Durante ocho largos años tuvieron al menos culto, al menos inteligente, al más burdo presidente de su historia, probaron hasta el último sorbo lo que predica y hace la derecha recalcitrante, y al fin se dieron cuenta del resultado: el país quedó con la imagen internacional más maltrecha de su historia, odiado con motivo en muchos lugares del planeta, y con la economía interna vuelta añicos. Obama heredó una economía al borde del desastre. Y Estados Unidos, sin embargo, renace.

Los que seguimos sintiendo profunda admiración por el país del Norte, los que incluso durante la era Bush defendimos el espíritu crítico de sus intelectuales, la calidad de su prensa y sus universidades, la inventiva e inteligencia de un país que ha sabido acoger en su seno a inmigrantes provenientes de todos los países, nos ha tocado por fin ver la dicha de este nuevo despertar estadounidense.

Si uno mira a los líderes del continente americano, el mulato Barack Obama es la figura más fascinante, el verdadero líder que uno quisiera como gobernante de cualquier país: pragmático y prudente, mesurado en el discurso, justo en el análisis de las relaciones internacionales, inspirador en todos los sentidos. Defensor de un patriotismo sereno y respetuoso por los demás países, sin el nacionalismo burdo de soldados, banderitas y Hummers.

En el sancocho recalentado de Hispanoamérica (quizá con las solas excepciones de Lula y Bachelet), donde montones de presidentes de izquierda y de derecha modifican burdamente las Constituciones para perpetuarse en un poder casi tiránico, emerge esta nueva figura de verdad carismática, capaz de hacernos volver a soñar con un futuro mejor, con un planeta menos bárbaro en el que no sea imposible el entendimiento entre los seres humanos. Volvemos a mirar hacia arriba, no con resentimiento y miedo, sino con esperanza. Y estamos pendientes de lo que hará en estos días, que para muchos es “la hora de la verdad”. Pese al tono conciliador, tendrá que tomar decisiones que a algunos les van a doler. No será posible apagar el incendio de la recesión, de la salud, de la ecología, sin pisar algunos callos, sin perjudicar intereses creados de grandes industrias y corporaciones de su país.

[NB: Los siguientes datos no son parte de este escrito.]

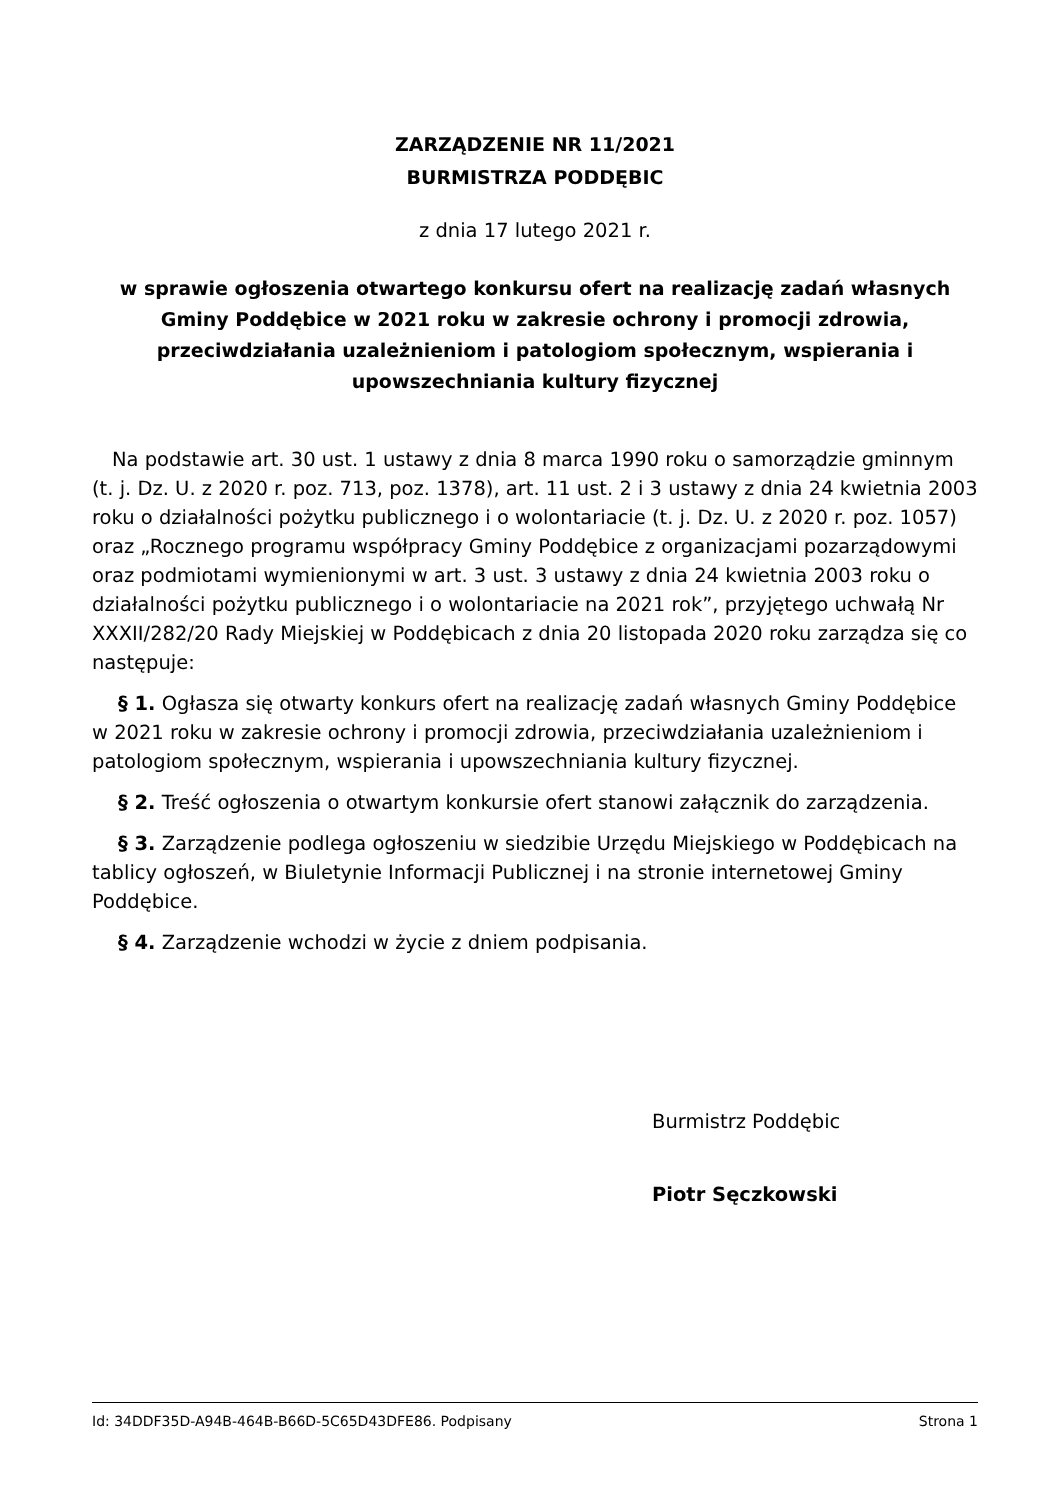ZARZĄDZENIE NR 11/2021
BURMISTRZA PODDĘBIC
z dnia 17 lutego 2021 r.
w sprawie ogłoszenia otwartego konkursu ofert na realizację zadań własnych Gminy Poddębice w 2021 roku w zakresie ochrony i promocji zdrowia, przeciwdziałania uzależnieniom i patologiom społecznym, wspierania i upowszechniania kultury fizycznej
Na podstawie art. 30 ust. 1 ustawy z dnia 8 marca 1990 roku o samorządzie gminnym (t. j. Dz. U. z 2020 r. poz. 713, poz. 1378), art. 11 ust. 2 i 3 ustawy z dnia 24 kwietnia 2003 roku o działalności pożytku publicznego i o wolontariacie (t. j. Dz. U. z 2020 r. poz. 1057) oraz „Rocznego programu współpracy Gminy Poddębice z organizacjami pozarządowymi oraz podmiotami wymienionymi w art. 3 ust. 3 ustawy z dnia 24 kwietnia 2003 roku o działalności pożytku publicznego i o wolontariacie na 2021 rok”, przyjętego uchwałą Nr XXXII/282/20 Rady Miejskiej w Poddębicach z dnia 20 listopada 2020 roku zarządza się co następuje:
§ 1. Ogłasza się otwarty konkurs ofert na realizację zadań własnych Gminy Poddębice w 2021 roku w zakresie ochrony i promocji zdrowia, przeciwdziałania uzależnieniom i patologiom społecznym, wspierania i upowszechniania kultury fizycznej.
§ 2. Treść ogłoszenia o otwartym konkursie ofert stanowi załącznik do zarządzenia.
§ 3. Zarządzenie podlega ogłoszeniu w siedzibie Urzędu Miejskiego w Poddębicach na tablicy ogłoszeń, w Biuletynie Informacji Publicznej i na stronie internetowej Gminy Poddębice.
§ 4. Zarządzenie wchodzi w życie z dniem podpisania.
Burmistrz Poddębic
Piotr Sęczkowski
Id: 34DDF35D-A94B-464B-B66D-5C65D43DFE86. Podpisany Strona 1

El 4 de julio se celebró en Estados Unidos la Declaración de Independencia con que culminó la Revolución Americana, una revolución que fue fuente de inspiración para el mundo entero, precursora de Francia y de todas las repúblicas americanas. A veces no ha sido fácil unirse a las celebraciones del Norte, pues el aliento que de allí nos llegaba no era el viejo aliento de los Padres Fundadores, sino una traición a aquellos ideales de independencia, libertad, separación de Estado y religión, humanismo. Hoy, en cambio, uno se siente tranquilo de compartir con ellos un mismo anhelo, los mismos ideales que defendieron visionarios como Adams, Franklin, Jefferson, Madison, Hamilton, o precursores como Paine.

En el amanecer de este siglo tuve en La Habana una pequeña discusión con Roberto Fernández Retamar, uno de los comisarios de la cultura cubana. Siendo yo jurado del Premio Casa de las Américas, sostenía el director de esta institución habanera que el Imperio Norteamericano estaba al borde de la disolución, y que él no le daba más de 15 o 20 años de vida. Me permití disentir. Le dije que esto sería verdad si el PPG (una droga que se vendía en Cuba como afrodisíaco) funcionara tan bien como el viagra, si internet y Google se hubieran inventado en Matanzas, y si García Márquez hubiera ido a tratarse su enfermedad con los médicos cubanos y no con los de Los Ángeles.

Podrá sonar cruel, pero es cierto. La fuerza de Estados Unidos sigue estando en su capacidad de inventar, tanto en la técnica como en la literatura, en la biología y en las matemáticas, en la lingüística y en la poesía. Los que siempre hemos admirado la creatividad y la potencia inventiva de Estados Unidos, estuvimos cabizbajos y achantados durante casi un decenio. Ahora no me avergüenza decir, como se pudo decir al final de la Segunda Guerra Mundial, que la fuerza de la libertad y de la liberación del mundo proviene nuevamente de los Estados Unidos.